After waiting for my fellow Alitalia flyers to get off the New York plane, we made our way for the rail station. Our goal was to take the train to the Roma Trastavere stop, and switch trains. We wanted to take the Viterbo: Porta Fiorentina train to Viterbo and get to the Baletti Palace Hotel. Now let me tell you what actually happened…
Katrina, Ariela, Milena, and I crossed the airport to get to Trenitalia, the country’s transit giant for all trains within the country. We had two Italians stop us and ask us to ride in their unmarked caravans to either the Roma Trastavere train station or all the way to Viterbo for 40 euros. We elected to take a train shuttle to the Roma Termini station.
On the way to the station, we passed the great Coliseum and other historic monuments in
Rome, which I plan to visit. Man, it was beautiful, incredible. Like nothing I’ve ever seen before. There’s so much to like about Rome! Just from driving through it, I noticed so much. In Rome, signs are posted to the trees, instead of metal poles. Gas is 1.62 euros. Imagine Rome as a cross between Florida or California (in that there are lots of trees that line the roads). Today it is 49 degrees and Sunny. No snow … yet.
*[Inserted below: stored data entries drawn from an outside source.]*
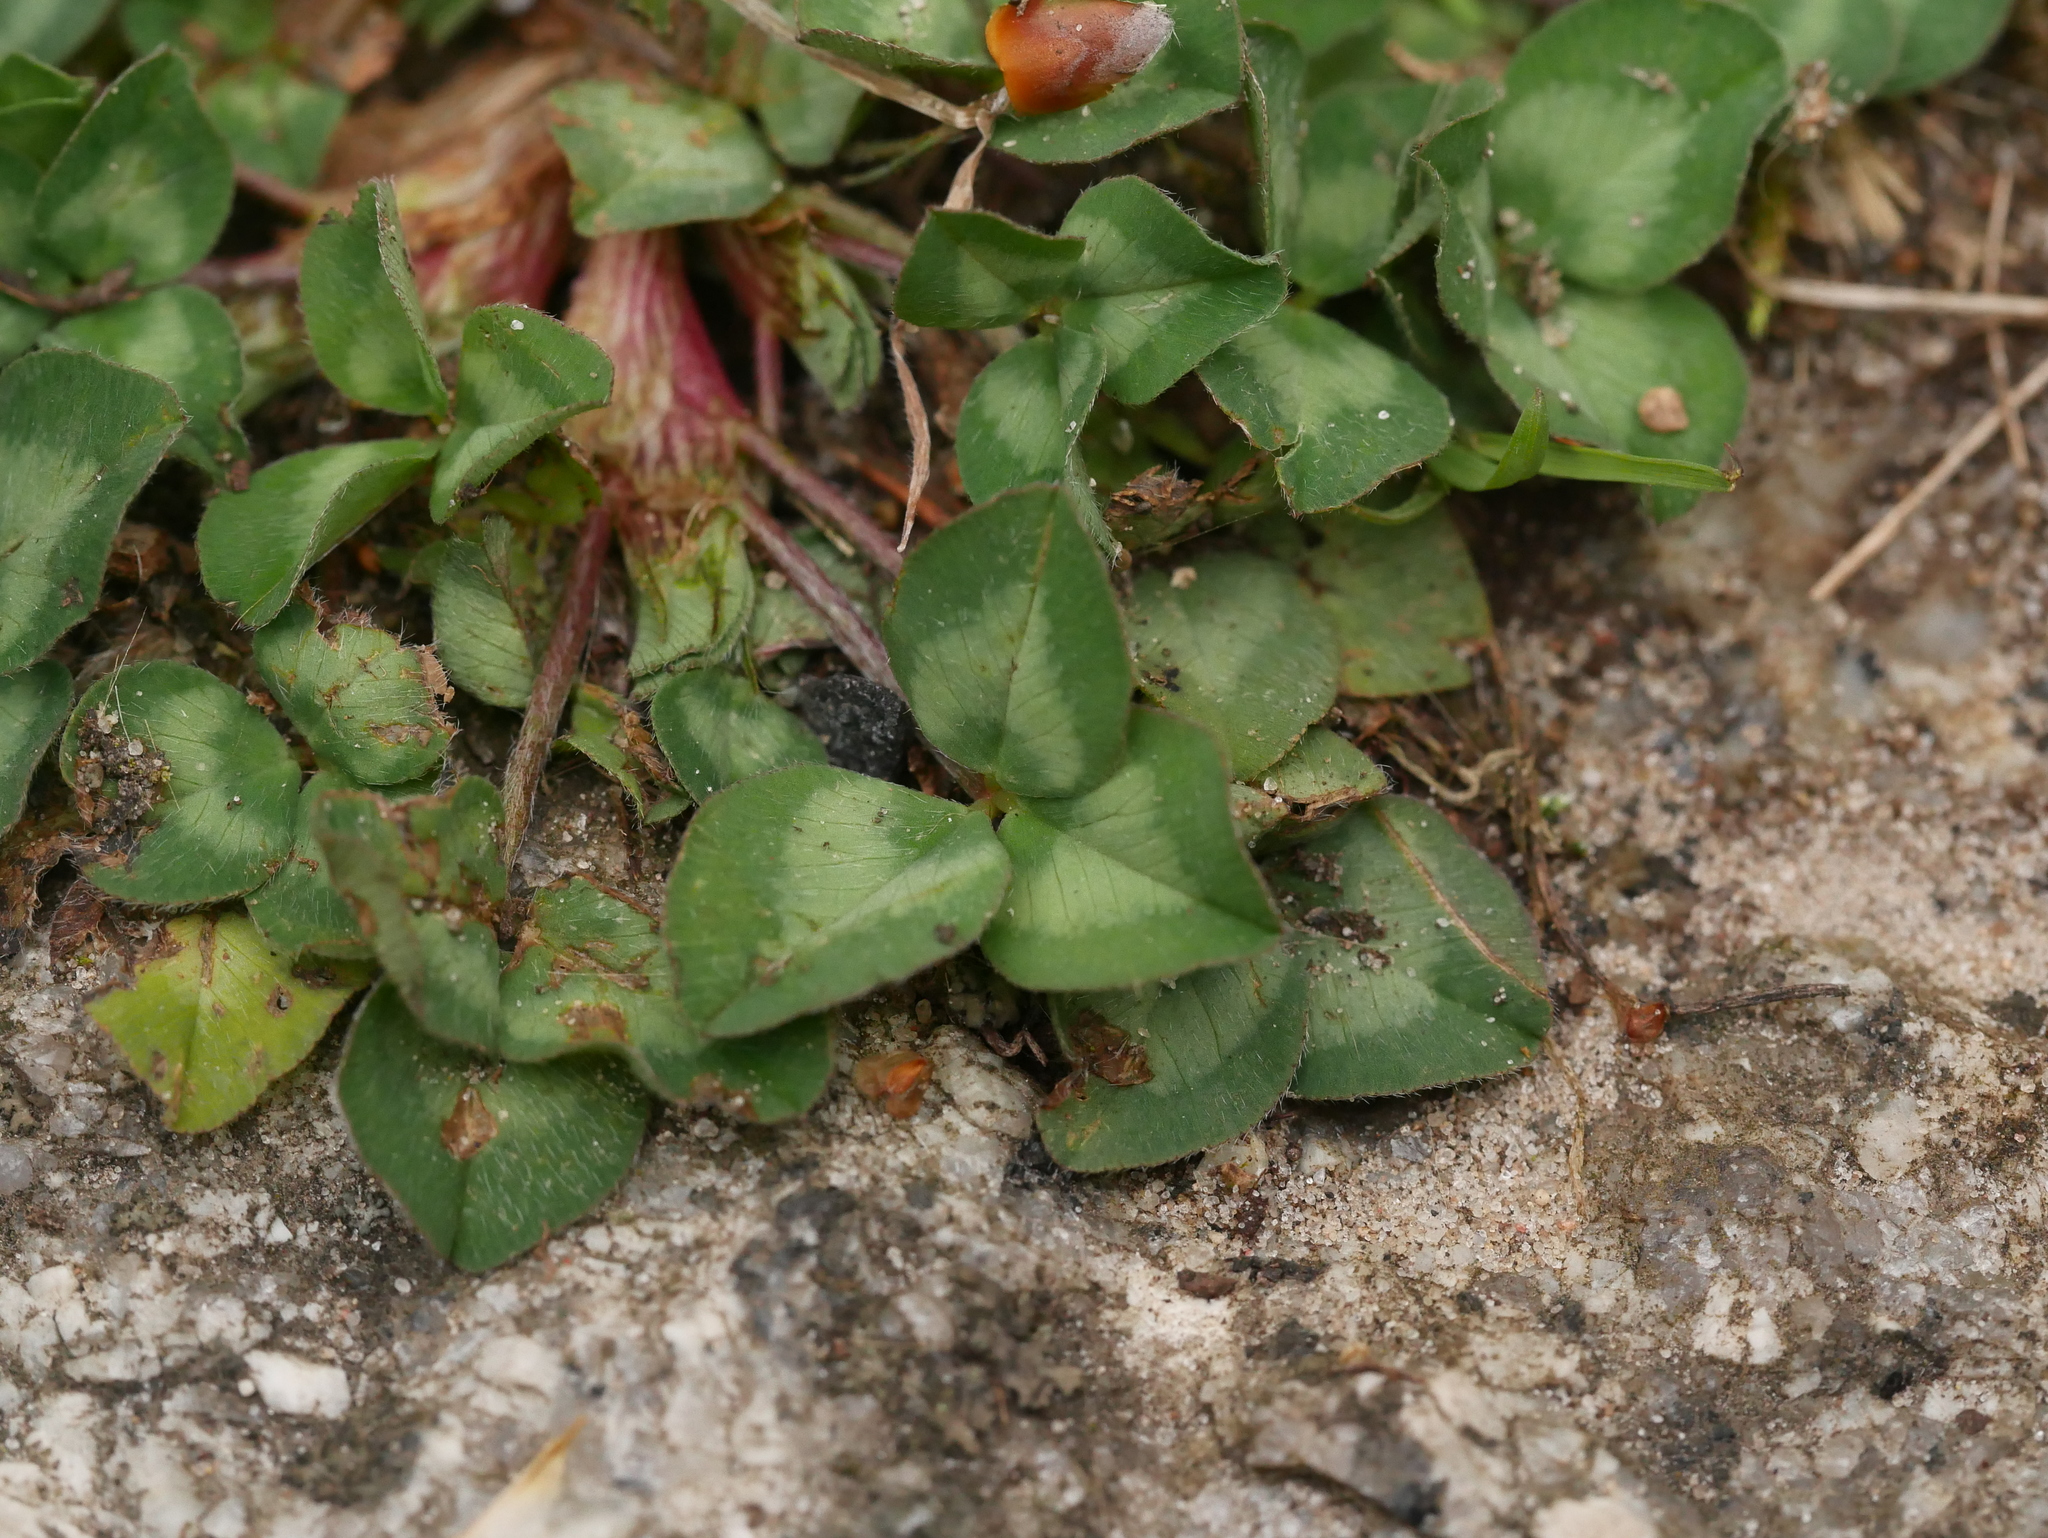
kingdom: Plantae
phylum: Tracheophyta
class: Magnoliopsida
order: Fabales
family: Fabaceae
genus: Trifolium
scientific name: Trifolium repens
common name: White clover
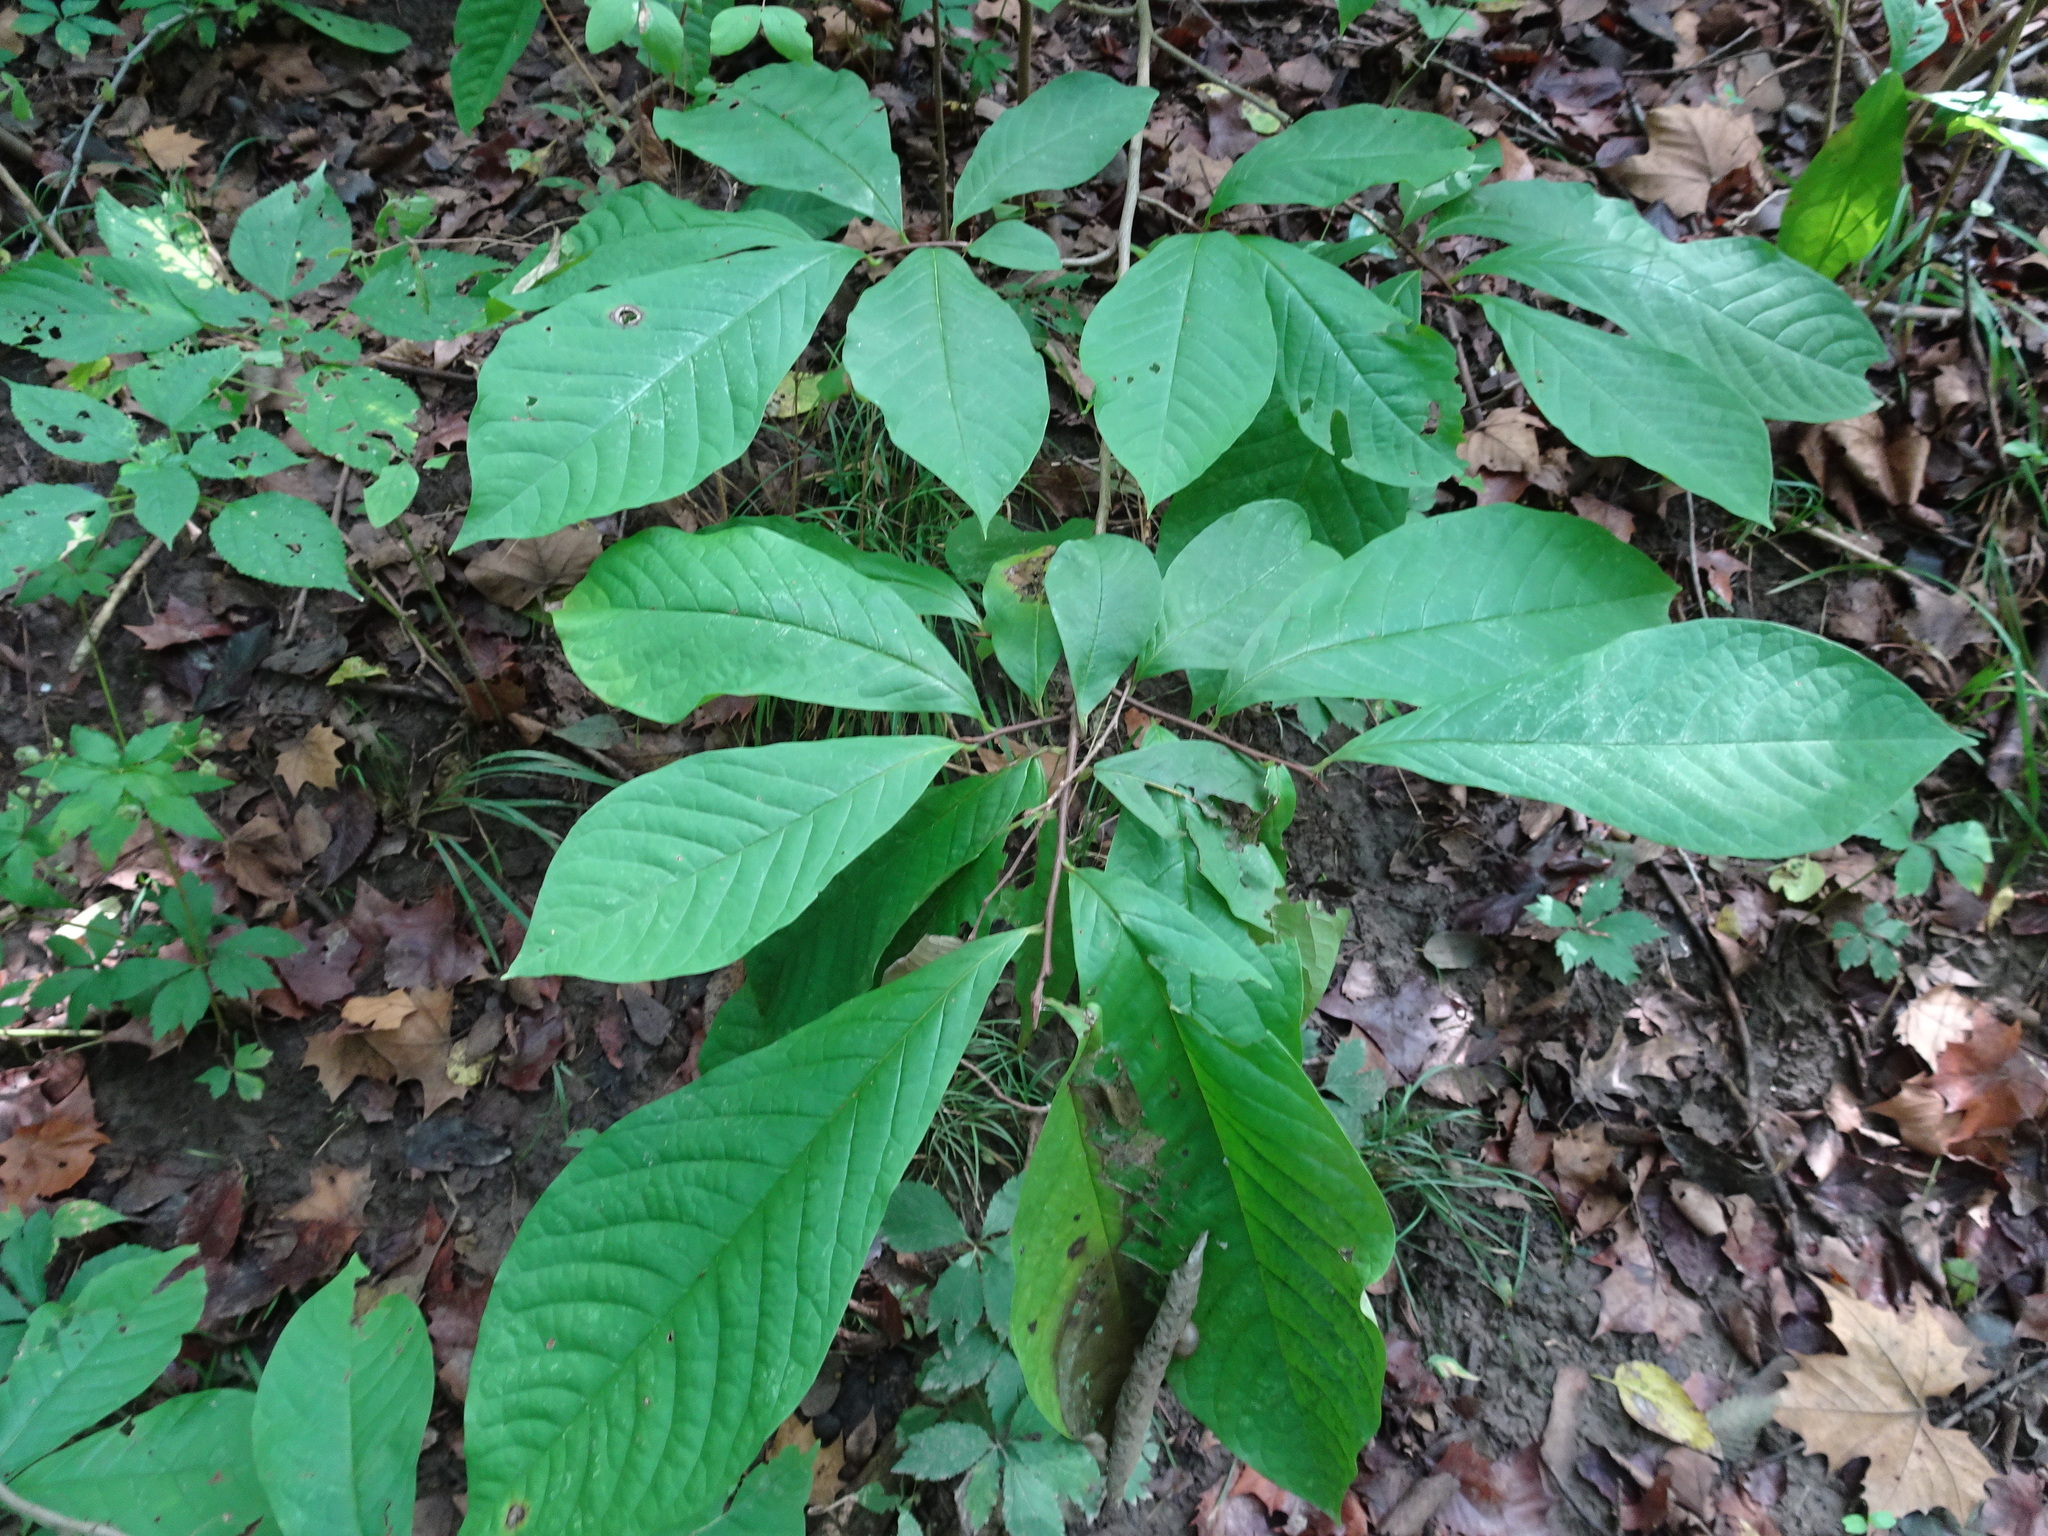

At Rome Termini station, an Italian man helped us buy train tickets to Viterbo and when he was done he made sure to ask for his “Caffe,” which in Italy means coins ($$) for him to buy coffee. It was interesting because obviously we looked like tourists, so he cam up to me and asked, “Inglese o espanol.” Everything went sideways when he left us, though. First, I had a different ticket then my traveling mates, somehow, we were slated to leave from different destinations. It didn’t make sense to me or the group, so we asked the Polizia, other Italians, the Info desk which platform we were to take. After getting four different answers, we took the subway to the correct station on our ticket and hopped on Trenitalia there.
Our ride to Viterbo was about two and a half to three hours. I slept for a micro-fraction of the time, but when I had my eyes open,I saw beautiful green hills, sheep being herded together, architectural detail on buildings similar to Rome, graffiti, and more. The ride was amazing because it was basically Italian country — no tourists, no congestion. Nothing but the sun, the grass, and a few houses scattered in between. Once in Viterbo, we took a taxi to the Baletti Palace Hotel. Kind of a crazy first day in which I stupidly spent 30 euros. Oh well. Live and learn.
What a wild day I must say! Later this evening, I’ll be meeting up with the rest of the Viterbo spring 2013 USAC group for dinner at La Scaletta, a pizzeria inside the walls. Tomorrow I start orientation, which lasts until Saturday. Italian language classes start Thursday, though.
Throw down a challenge to yourself because you never know where it might take you. It took me from Amherst, Mass., U.S.A. to Rome, Italy.